--- SOURCE TEXT Enclosed Below ---

Tofu is great - protein-rich, virtually no fiber. Tofu scramble, tofu in ramen type broth, tofu in stir fry...

Honestly, probably keeping the legumes to one 1 cup serving a day for the present will help a lot - they have so much more fiber than just about everything else you are likely to eat that you can probably just eat as normal otherwise.

Why not have some toast and peanut butter? Some of that Swedish ryekrisp stuff and a spread of some kind? Guacamole and tortilla chips? Polenta (make it with buttery spread and nutritional yeast).

How much cooking are you comfortable doing? There are lots of soy and mock duck dishes...or rice dishes, I make a really delicious rice/basil/olives/tomatoes risotto that I have the recipe for at home. Or baked vegetables (vegetables are not actually giant sources of fiber, for the most part - they're fibrous, but not wildly so)...why not get some big tomatoes, split them in half and squeeze out the pulp/seeds (which you can drink), top them with breadcrumbs, olive oil, dried basil and oregano and then bake at 425 for an hour?

Honestly, any vegetable bake will be tasty - I like to lightly saute some onion, red and yellow bell peppers and mushrooms or frozen artichoke hearts with garlic and tomato paste, add a few spices and then lightly dust with breadcrumbs and bake at 425 for an hour.

Or just have a green salad with chopped nuts - contrary to popular belief, greens aren't hugely fibrous.

My takeaway here is that beans are very fiber dense and almost anything else you eat as a vegan will be less so; moderate your intake of beans and all the rest is simple.
posted by Frowner at 12:42 PM on March 4, 2014

Response by poster: I did not realize greens were light on fiber... that is good to know, so I can have a nice salad for dinner. I also have some pasta and marinara, and a banana for dessert. That takes care of supper, at least.

I am sad to learn that raisin bran is part of the problem... it is one of my favorite cereals. But I am sure I will find something else. I do have some oatmeal at home.

And then going forward just go heavy on the veg & grains, moderate on the beans, and it sounds like I should be good. Thanks for all the good ideas!
posted by sock puppy at 2:01 PM on March 4, 2014

As your body grows more accustomed to a high-fiber diet, you'll have fewer problems. Start lower and work up, and you'll be good as gold.
posted by moira at 3:00 PM on March 4, 2014 [1 favorite]

Which I somehow missed that you already knew, sorry. So I'll just nth other answers that BRAT is the way to go right now, and that grains (and especially non-whole grains) are generally lower in fiber than other things you'll be eating. If you want to check the fiber content of what you're eating, have a peek at NutritionData.
posted by moira at 3:08 PM on March 4, 2014

Plain starches not derived from grains or legumes can help: potato, tapioca/cassava/manioc (different names for the same tuber), white rice (though grain derived, it's the closest thing you can get to 100% pure starch), plantain and plantain flour. Any ethnic market near you will be a great resource, since most of Earth's population has consumed starches other than wheat for most of history.

When I ate a low carbohydrate diet, I consumed very very little fiber, even though whole fruit and vegetables were the bulk of my diet by volume. Legumes and grains are what provide fiber in any appreciable amounts, so even if you eat plenty of fresh fruit and vegetables, you will probably not get all that much fiber if you reduce grain and legume consumption.
posted by overeducated_alligator at 4:34 PM on March 4, 2014

As a recentish victim of lentil-induced distress I would recommend trying cooking and preparation techniques to reduce or break down what causes that crazy extreme gas,. Cooking with kombu, rinsing rinsing rinsing my beans, quick cooking, etc. But yeah, that is a lot of fiber for starters, so you prob can try revisiting those foods again,just not all on the same day!
posted by NikitaNikita at 7:47 PM on March 4, 2014

This shake was surprisingly tasty in unsweetened vanilla almond milk and made my tummy feel nice. It's not particularly low in fiber, but it wouldn't cause the same kind of distress as bran and lentils.

--- End of Enclosed SOURCE TEXT ---
--- EXTRACTED RECORDS Enclosed Below ---

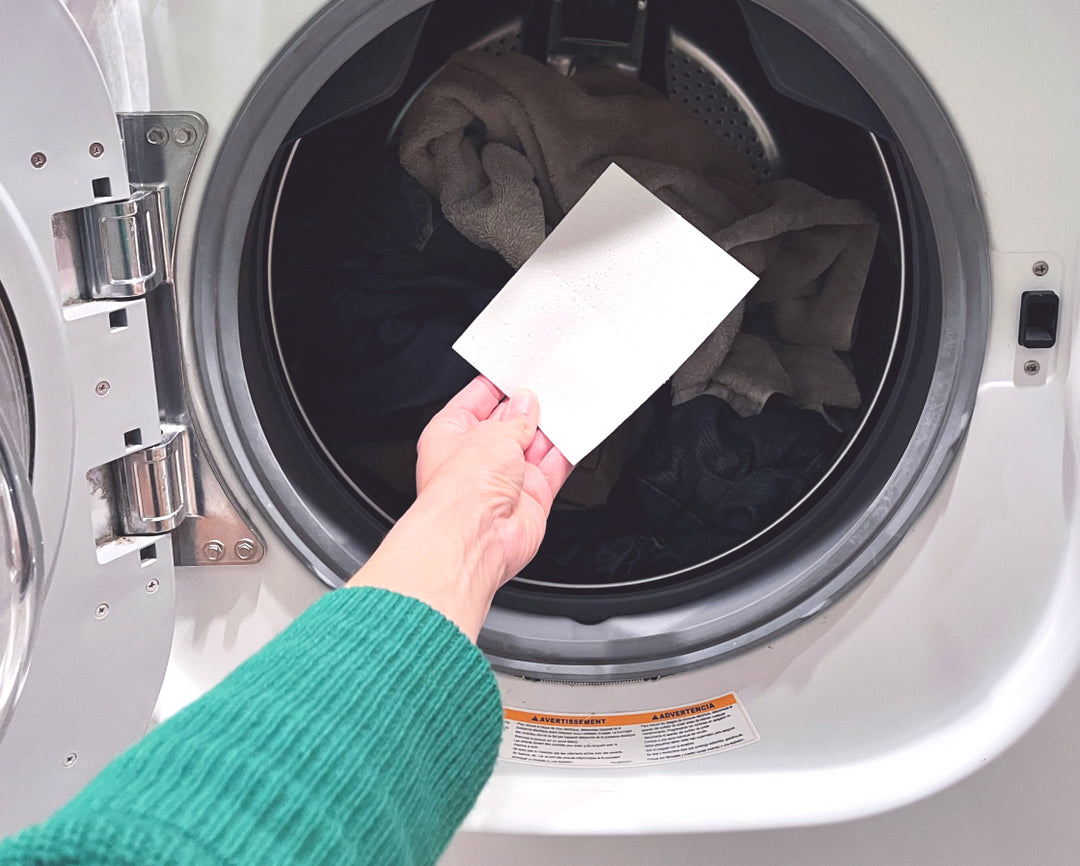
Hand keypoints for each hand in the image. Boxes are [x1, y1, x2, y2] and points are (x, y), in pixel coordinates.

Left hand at [348, 377, 572, 639]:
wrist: (476, 539)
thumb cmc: (461, 490)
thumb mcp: (493, 434)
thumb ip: (516, 418)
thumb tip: (525, 405)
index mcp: (450, 435)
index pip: (476, 400)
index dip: (499, 385)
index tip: (519, 373)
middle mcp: (475, 459)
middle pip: (508, 424)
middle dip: (528, 409)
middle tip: (547, 390)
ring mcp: (504, 480)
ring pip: (534, 446)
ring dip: (549, 430)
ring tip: (565, 407)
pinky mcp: (530, 498)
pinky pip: (554, 468)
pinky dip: (567, 453)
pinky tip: (576, 434)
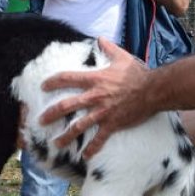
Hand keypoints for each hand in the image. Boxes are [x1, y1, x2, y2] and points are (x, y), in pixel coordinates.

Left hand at [38, 38, 150, 157]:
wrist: (153, 90)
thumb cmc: (137, 74)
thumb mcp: (122, 57)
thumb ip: (108, 48)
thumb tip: (100, 39)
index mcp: (95, 79)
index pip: (68, 79)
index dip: (53, 82)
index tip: (43, 87)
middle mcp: (95, 96)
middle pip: (66, 105)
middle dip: (51, 114)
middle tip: (41, 120)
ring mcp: (103, 112)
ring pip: (79, 126)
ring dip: (66, 136)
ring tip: (56, 144)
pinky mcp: (113, 123)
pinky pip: (100, 138)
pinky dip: (92, 148)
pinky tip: (85, 156)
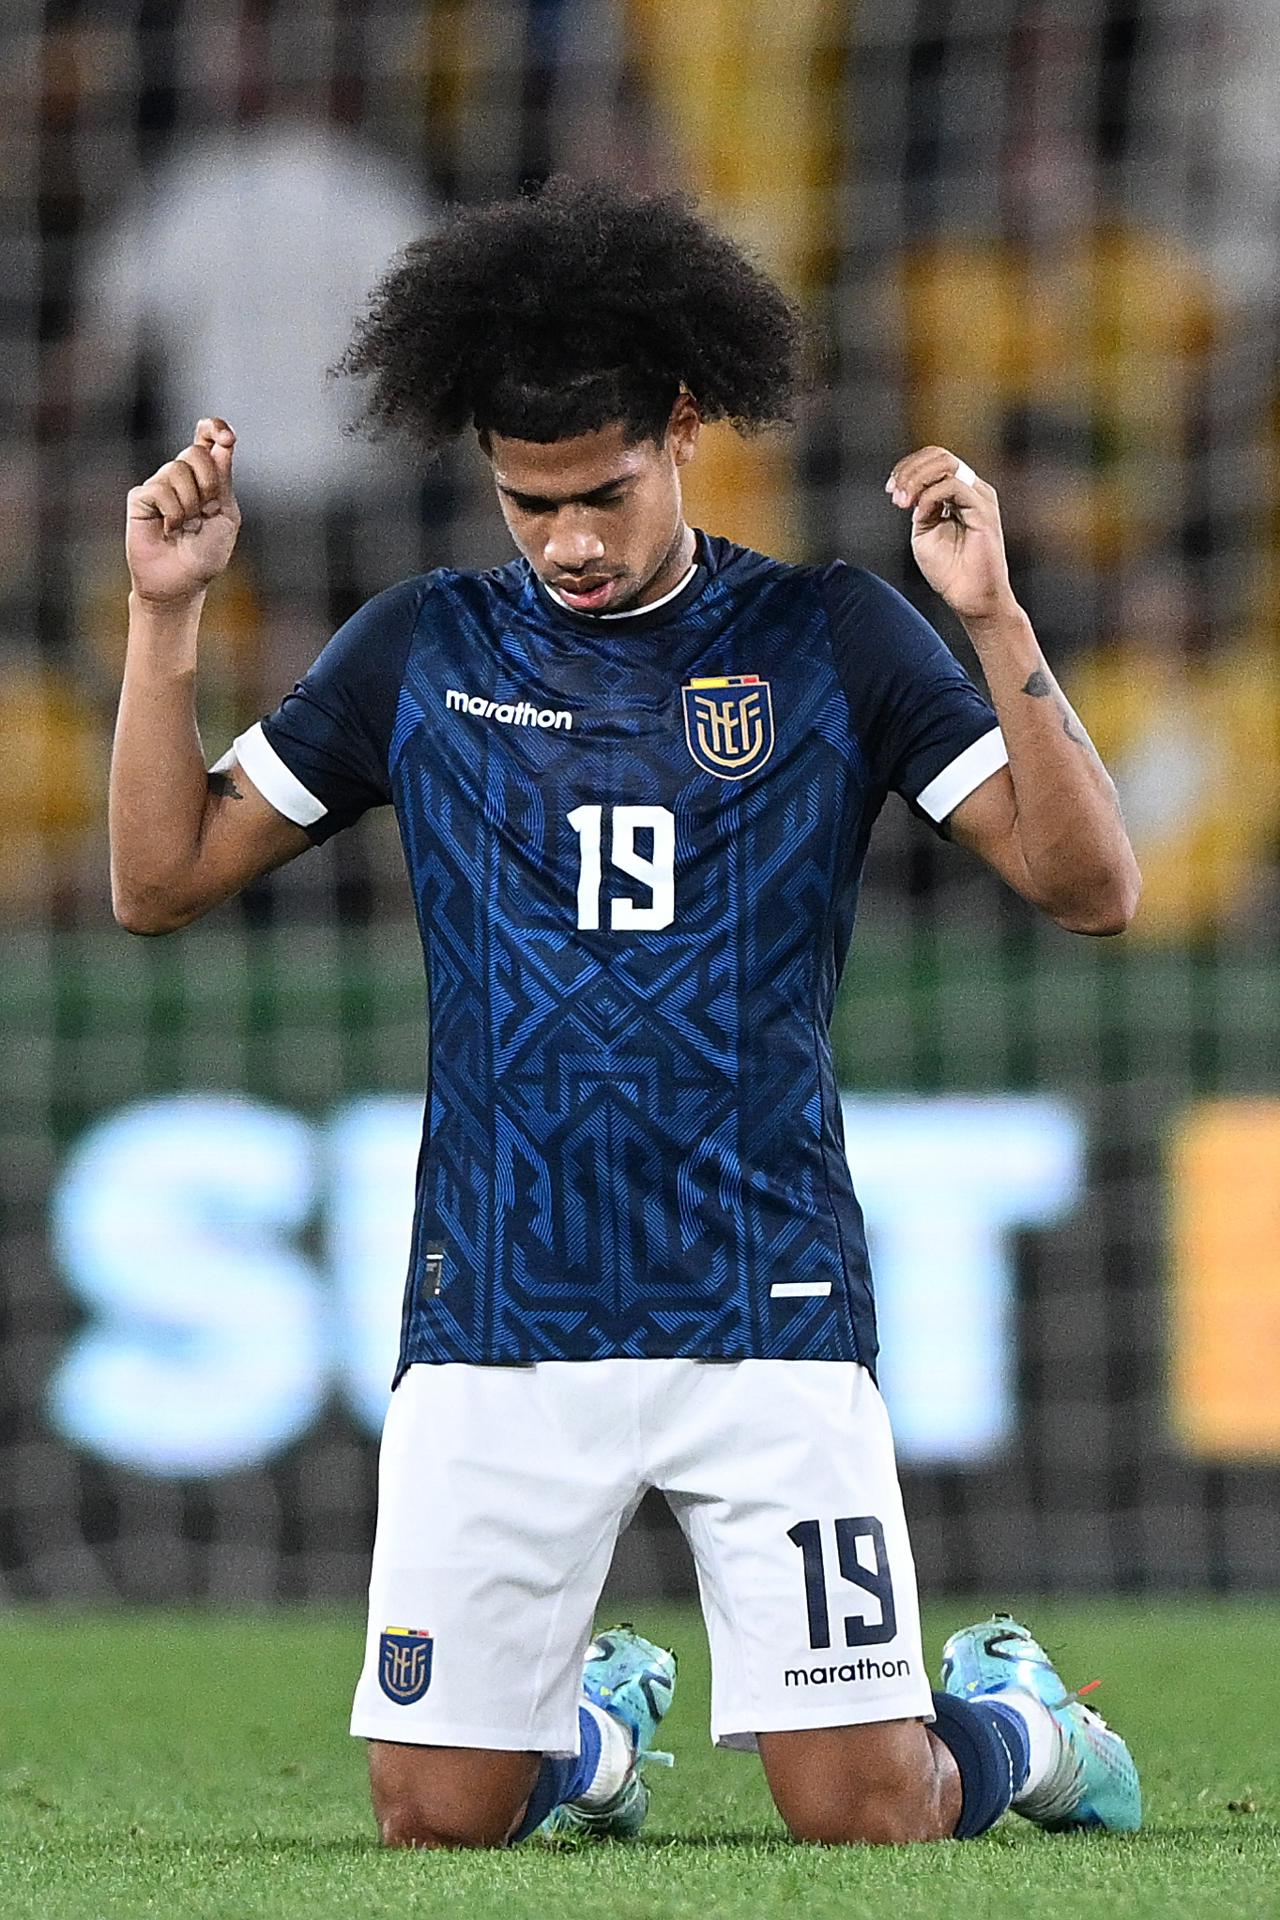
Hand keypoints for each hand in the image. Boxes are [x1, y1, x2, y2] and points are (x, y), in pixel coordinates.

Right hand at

--- End of Enclosed EXTRACTED RECORDS ---

WHAT YOU WILL DO:
In the fiber discussion, rewrite the paragraph beginning "Plain starches not derived from grains or legumes" as a bulleted list that keeps its main facts. The records have no connection to the forum thread on dietary fiber.

WORKED SOLUTION:
- Plain starches not derived from grains or legumes can help.
- Potato
- Tapioca, cassava and manioc, which are different names for the same tuber
- White rice, which is grain-derived but the closest thing to 100% pure starch
- Plantain and plantain flour
- Any nearby ethnic market is a great resource for these, since most of Earth's population has eaten starches other than wheat for most of history.